READING TEXT Block Start

All around us citizens are engaged in the lively and often controversial tasks of putting forth ideas for Camden’s future. From the folks looking into the future of Curtis Island (two visioning sessions at the Camden Public Library, 2/2 and 2/18), to the Megunticook River Advisory Group (weekly on Wednesdays at 4:30, all month heading toward a proposal by 2/18/25), to a Visioning/Feedback Session on the Camden Harbor Resilience Project (2/5/25, 4:30-6 pm at CPL, see more below), folks are spending energy and resources proposing ways to transition through Camden’s challenges.
In addition, town staff has a large grant to help us envision a Ragged Mountain Recreation Area (aka Snow Bowl) able to withstand the warming of our world and the loss of winters—we hope we citizens and users will soon be invited to join the process (for a related topic see here).
Some of these challenges have to do with entropy or past neglect of infrastructure, others with the ravages of climate change and its associated challenges and opportunities.

READING TEXT Block End
GIVEN RECORDS Block Start

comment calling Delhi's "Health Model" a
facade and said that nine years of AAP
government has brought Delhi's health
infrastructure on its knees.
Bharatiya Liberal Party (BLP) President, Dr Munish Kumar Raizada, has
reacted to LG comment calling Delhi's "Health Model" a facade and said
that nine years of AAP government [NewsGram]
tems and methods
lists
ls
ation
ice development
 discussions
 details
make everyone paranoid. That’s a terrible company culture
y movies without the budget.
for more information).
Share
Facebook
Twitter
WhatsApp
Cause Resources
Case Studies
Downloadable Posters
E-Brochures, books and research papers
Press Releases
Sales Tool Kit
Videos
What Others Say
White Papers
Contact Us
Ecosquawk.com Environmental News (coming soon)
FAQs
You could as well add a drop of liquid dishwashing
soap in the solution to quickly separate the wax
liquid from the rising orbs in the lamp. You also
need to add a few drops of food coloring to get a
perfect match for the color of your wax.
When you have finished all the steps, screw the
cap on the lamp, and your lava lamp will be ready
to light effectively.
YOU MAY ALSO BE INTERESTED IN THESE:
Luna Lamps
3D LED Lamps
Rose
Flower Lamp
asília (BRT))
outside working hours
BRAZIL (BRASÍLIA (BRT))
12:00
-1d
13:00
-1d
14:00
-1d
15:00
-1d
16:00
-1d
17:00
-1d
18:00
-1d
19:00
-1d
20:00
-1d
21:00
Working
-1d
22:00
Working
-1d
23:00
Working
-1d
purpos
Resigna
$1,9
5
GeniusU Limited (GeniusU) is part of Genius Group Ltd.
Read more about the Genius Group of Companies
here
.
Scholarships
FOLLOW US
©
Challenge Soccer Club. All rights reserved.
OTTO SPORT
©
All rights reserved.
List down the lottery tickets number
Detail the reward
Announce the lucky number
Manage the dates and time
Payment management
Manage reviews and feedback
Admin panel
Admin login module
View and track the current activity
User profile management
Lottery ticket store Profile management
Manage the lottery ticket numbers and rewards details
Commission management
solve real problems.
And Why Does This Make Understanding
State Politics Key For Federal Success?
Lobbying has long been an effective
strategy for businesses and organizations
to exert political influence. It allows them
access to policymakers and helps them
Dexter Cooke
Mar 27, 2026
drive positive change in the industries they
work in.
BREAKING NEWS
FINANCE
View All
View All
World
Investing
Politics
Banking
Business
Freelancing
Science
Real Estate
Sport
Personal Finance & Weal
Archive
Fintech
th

GIVEN RECORDS Block End

ACTIVITY
Condense the paragraph of the Camden passage that begins "All around us citizens" into a bulleted list of the planning efforts it names, keeping their dates and times.

RESPONSE TO THIS EXERCISE
Citizens are proposing ways for Camden to transition through its challenges:
- Future of Curtis Island: two visioning sessions at the Camden Public Library, 2/2 and 2/18
- Megunticook River Advisory Group: meets weekly on Wednesdays at 4:30, working toward a proposal by 2/18/25
- Camden Harbor Resilience Project: Visioning/Feedback Session on 2/5/25, 4:30–6 pm at CPL